*TO DO*. Transcribe every row below verbatim, leaving out the pictures.

╭─ THE DATA

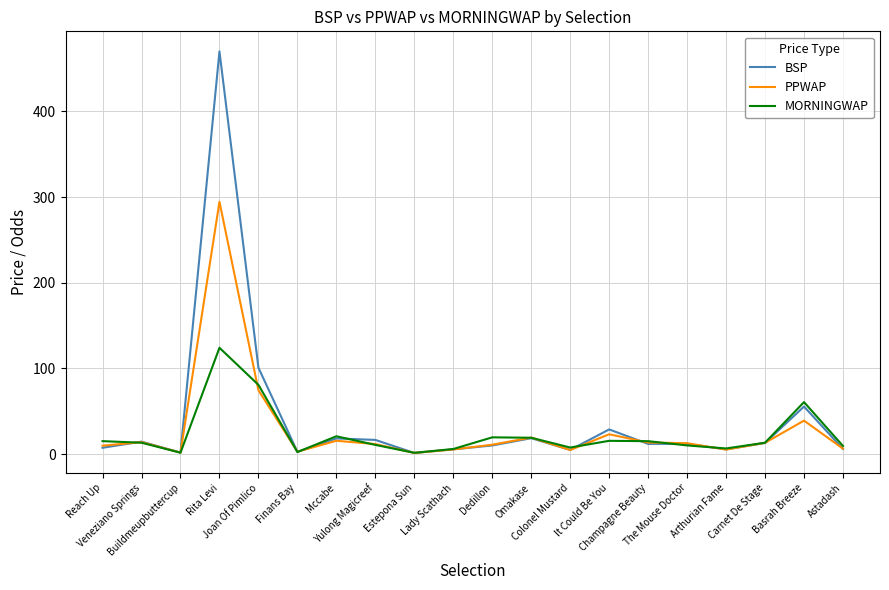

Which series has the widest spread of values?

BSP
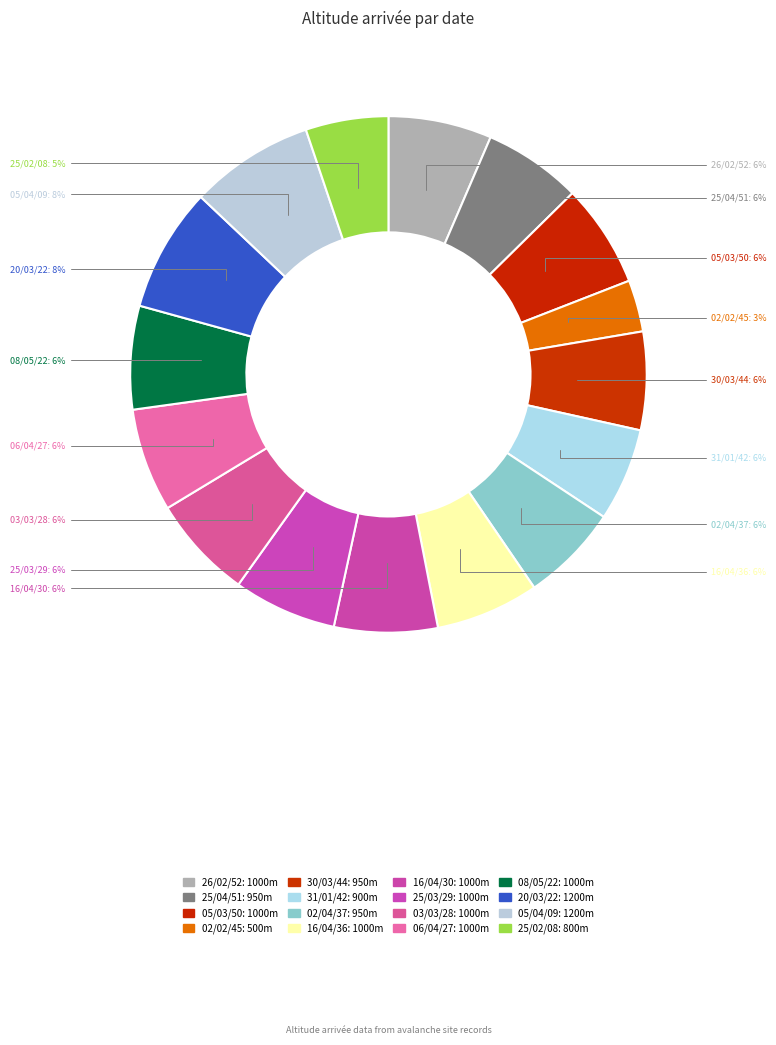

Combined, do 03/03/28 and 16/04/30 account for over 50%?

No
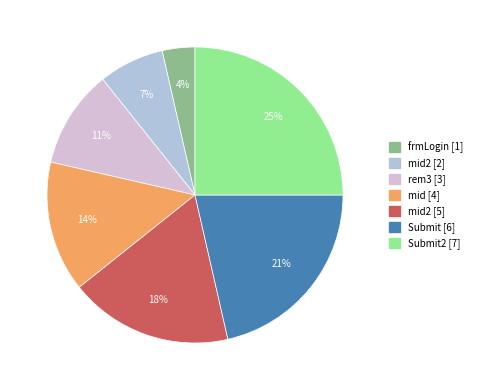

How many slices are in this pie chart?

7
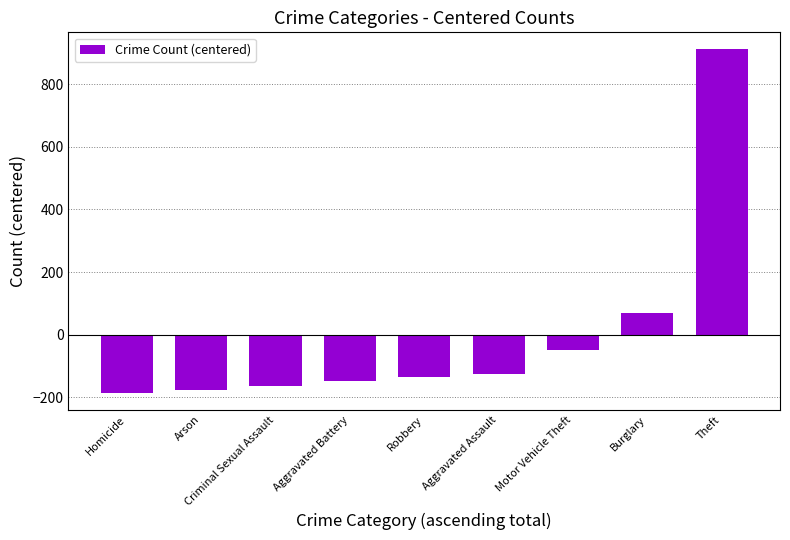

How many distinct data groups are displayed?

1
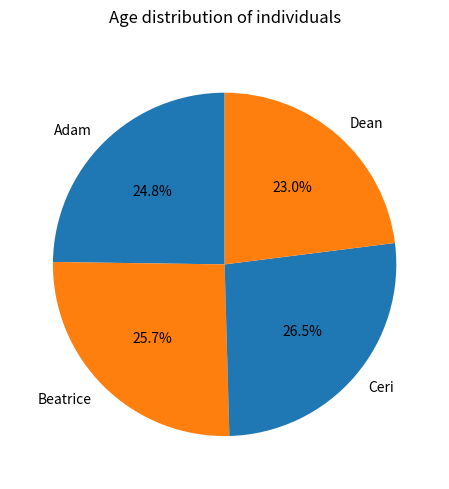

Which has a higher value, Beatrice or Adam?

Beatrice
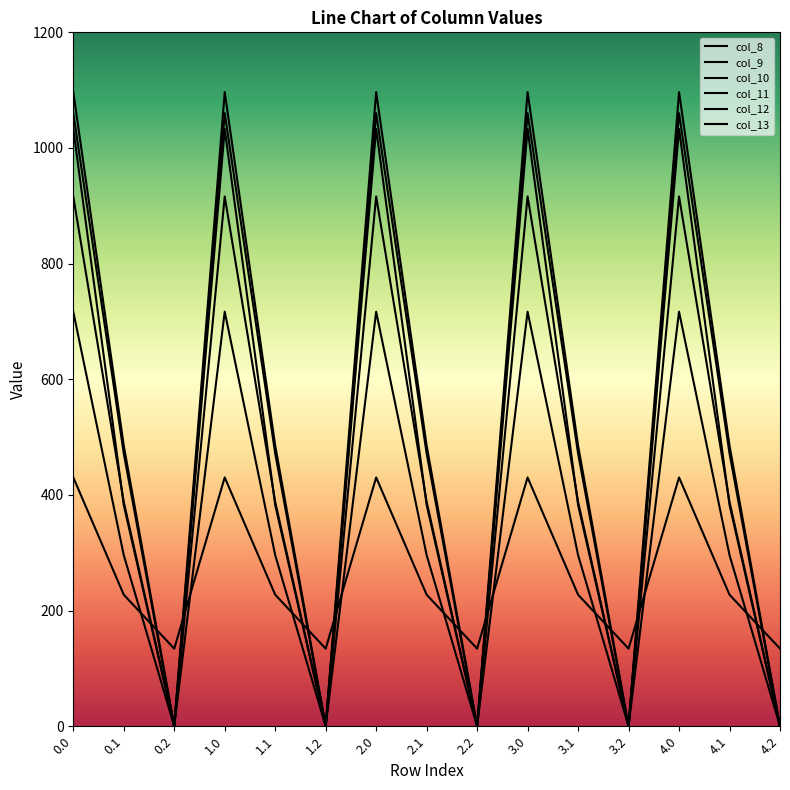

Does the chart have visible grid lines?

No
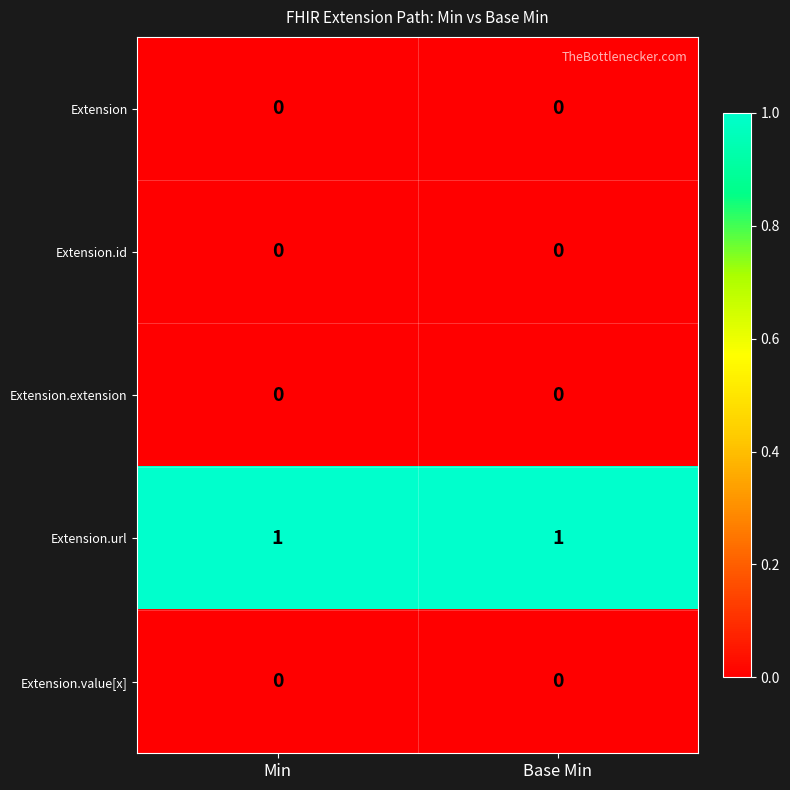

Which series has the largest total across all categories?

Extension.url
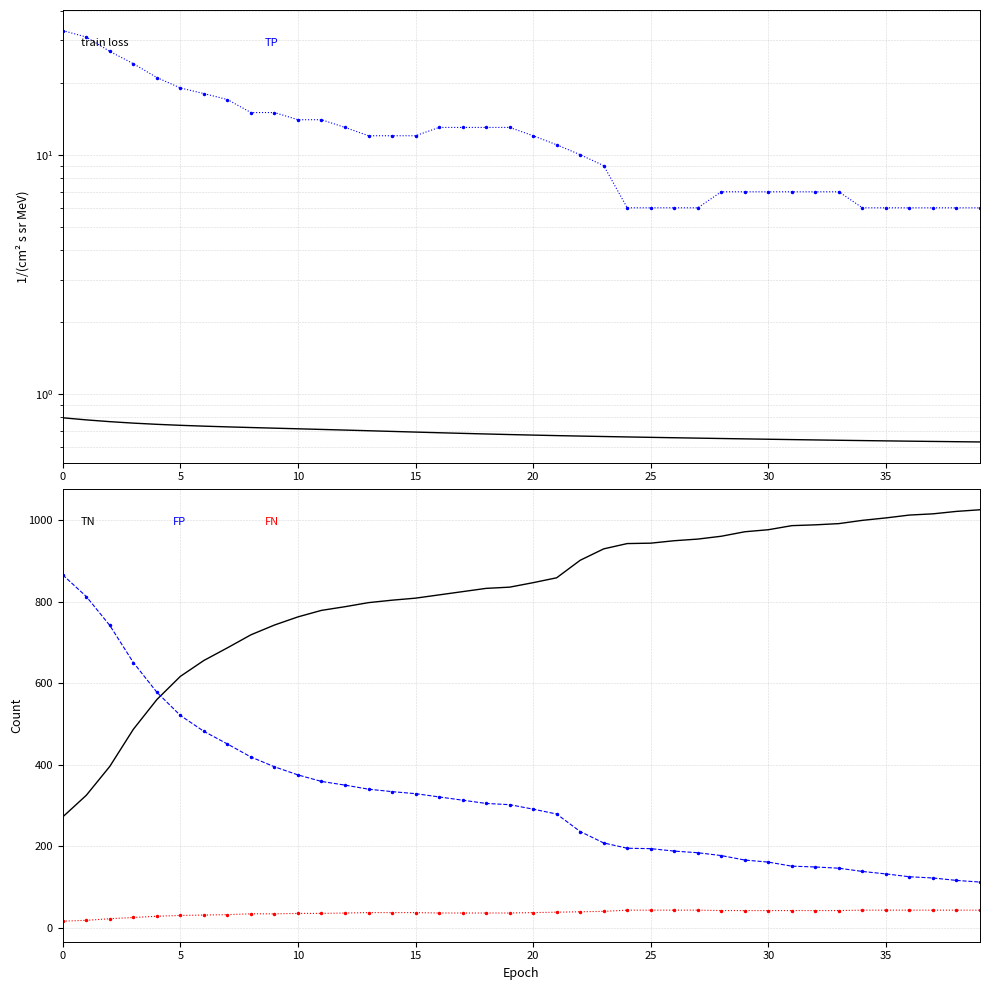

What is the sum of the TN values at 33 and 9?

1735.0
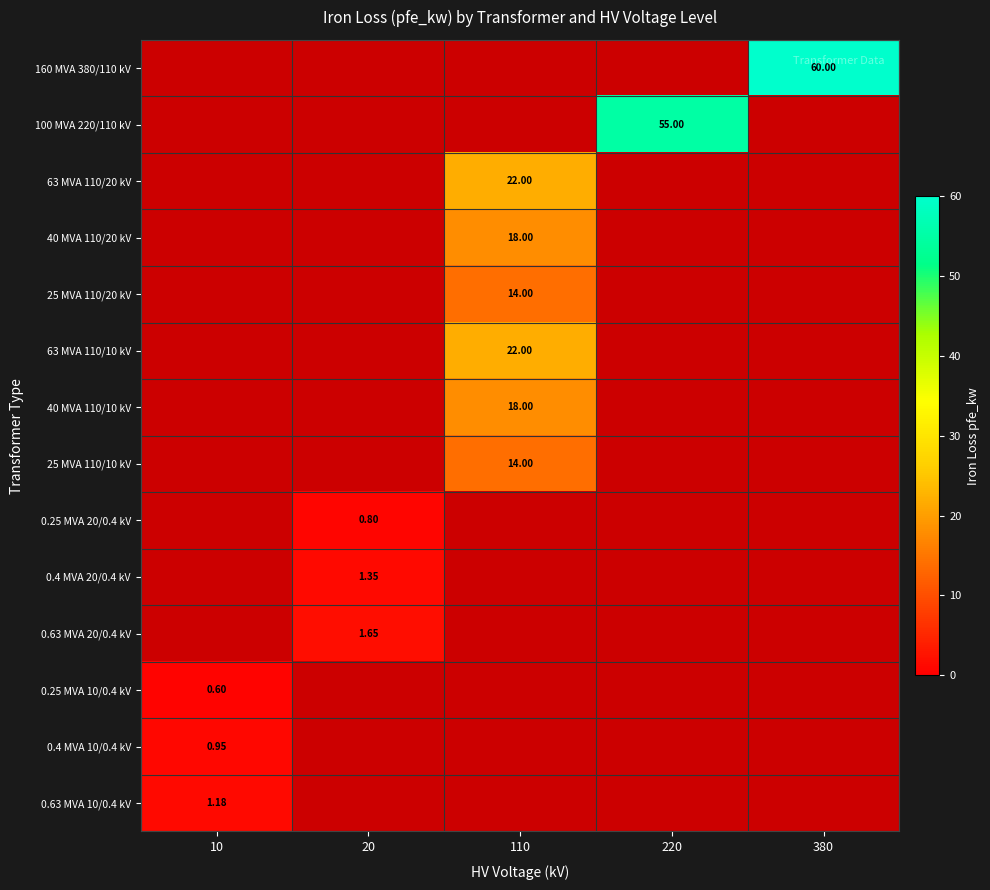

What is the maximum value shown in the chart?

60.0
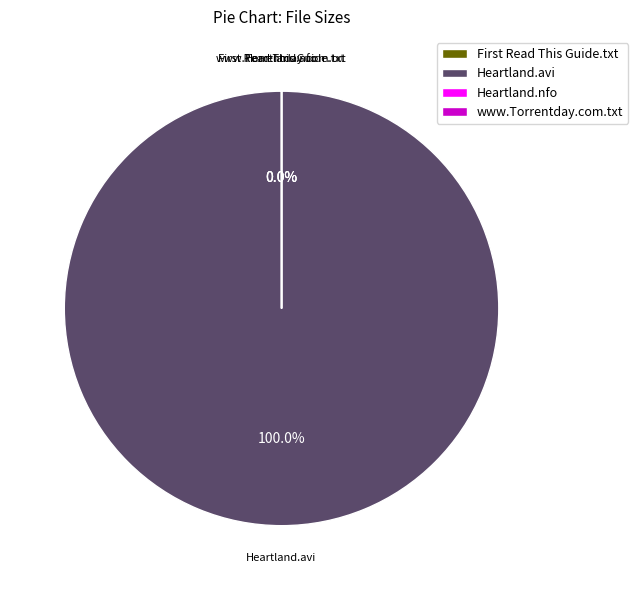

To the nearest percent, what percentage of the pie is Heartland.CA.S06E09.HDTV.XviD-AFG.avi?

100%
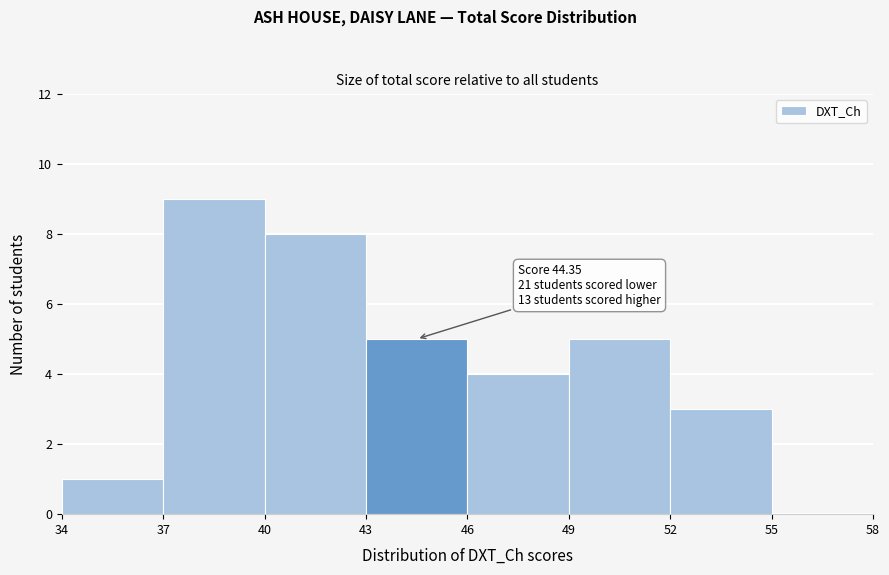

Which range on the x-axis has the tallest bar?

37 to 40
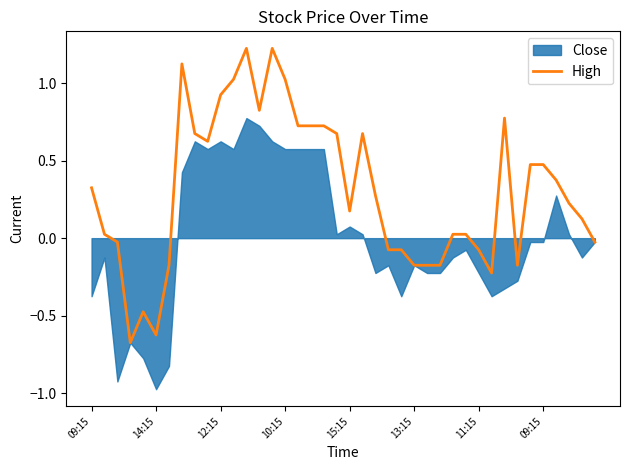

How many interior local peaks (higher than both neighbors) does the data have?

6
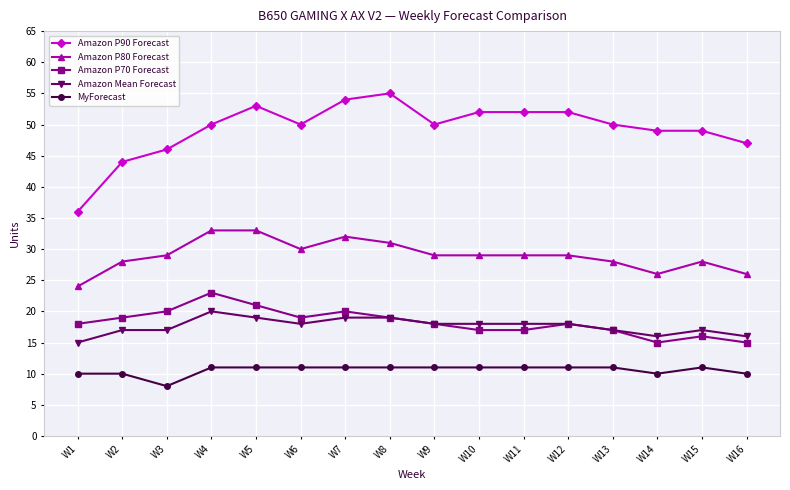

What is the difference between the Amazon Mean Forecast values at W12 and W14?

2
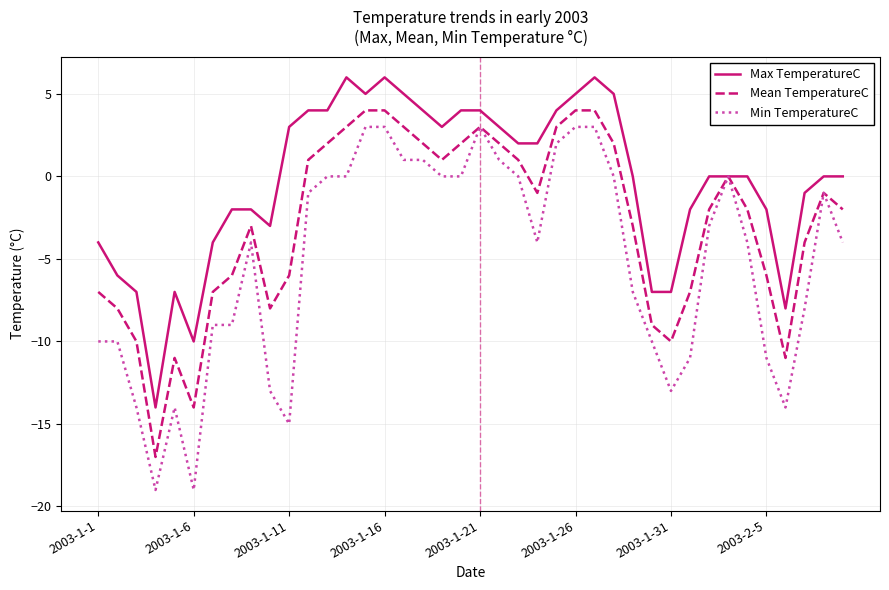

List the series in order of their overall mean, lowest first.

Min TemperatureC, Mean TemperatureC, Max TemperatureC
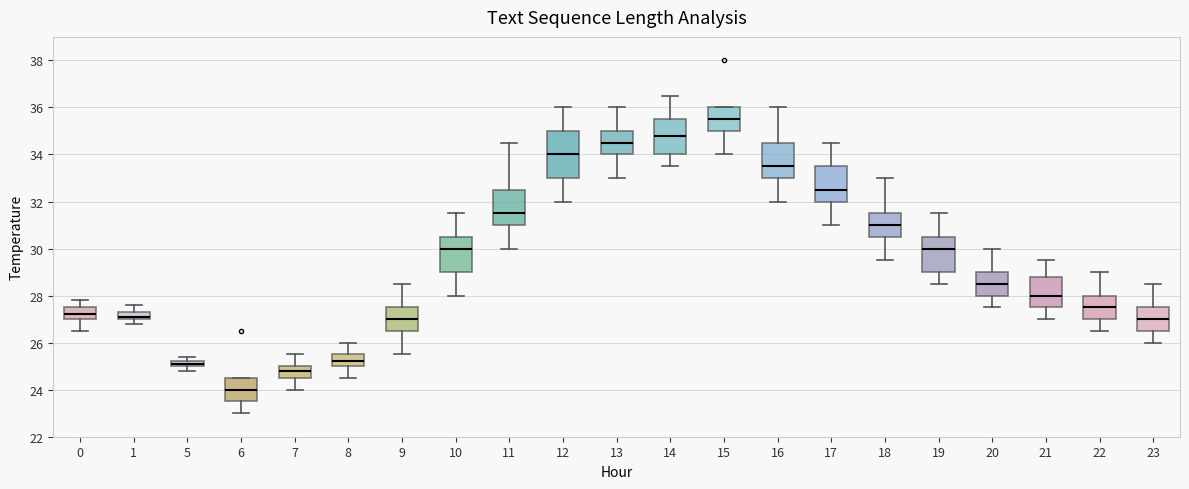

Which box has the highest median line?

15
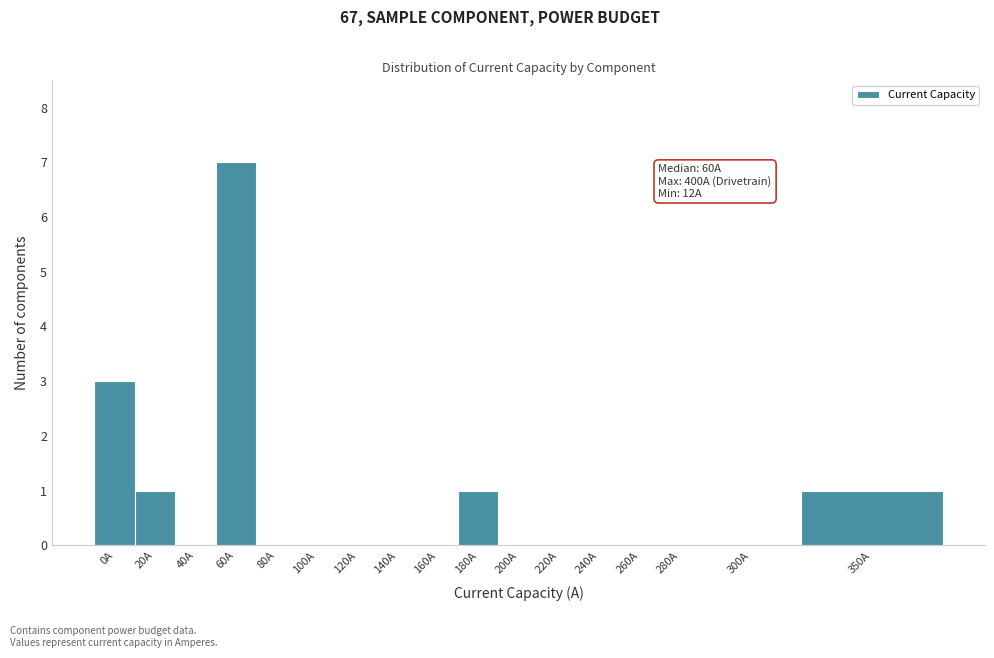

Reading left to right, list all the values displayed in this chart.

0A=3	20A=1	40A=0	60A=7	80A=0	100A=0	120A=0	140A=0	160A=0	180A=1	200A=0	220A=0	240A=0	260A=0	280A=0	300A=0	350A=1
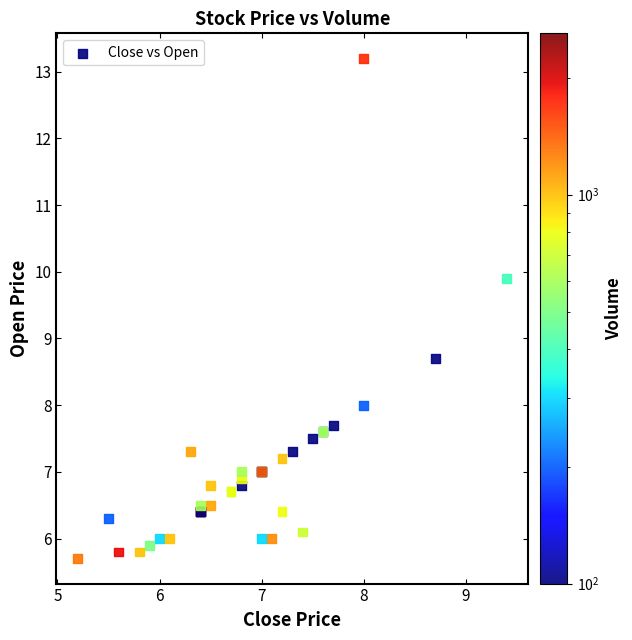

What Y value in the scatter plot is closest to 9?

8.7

╰─

*TASK RESPONSE*.
Which series has the widest spread of values?

BSP

Combined, do 03/03/28 and 16/04/30 account for over 50%?

No

How many slices are in this pie chart?

7

How many distinct data groups are displayed?

1

Which has a higher value, Beatrice or Adam?

Beatrice

Does the chart have visible grid lines?

No

Which series has the largest total across all categories?

Extension.url

What is the sum of the TN values at 33 and 9?

1735.0

What is the maximum value shown in the chart?

60.0

To the nearest percent, what percentage of the pie is Heartland.CA.S06E09.HDTV.XviD-AFG.avi?

100%

Which range on the x-axis has the tallest bar?

37 to 40

How many interior local peaks (higher than both neighbors) does the data have?

6

What is the difference between the Amazon Mean Forecast values at W12 and W14?

2

List the series in order of their overall mean, lowest first.

Min TemperatureC, Mean TemperatureC, Max TemperatureC

Which box has the highest median line?

15

Reading left to right, list all the values displayed in this chart.

0A=3	20A=1	40A=0	60A=7	80A=0	100A=0	120A=0	140A=0	160A=0	180A=1	200A=0	220A=0	240A=0	260A=0	280A=0	300A=0	350A=1

What Y value in the scatter plot is closest to 9?

8.7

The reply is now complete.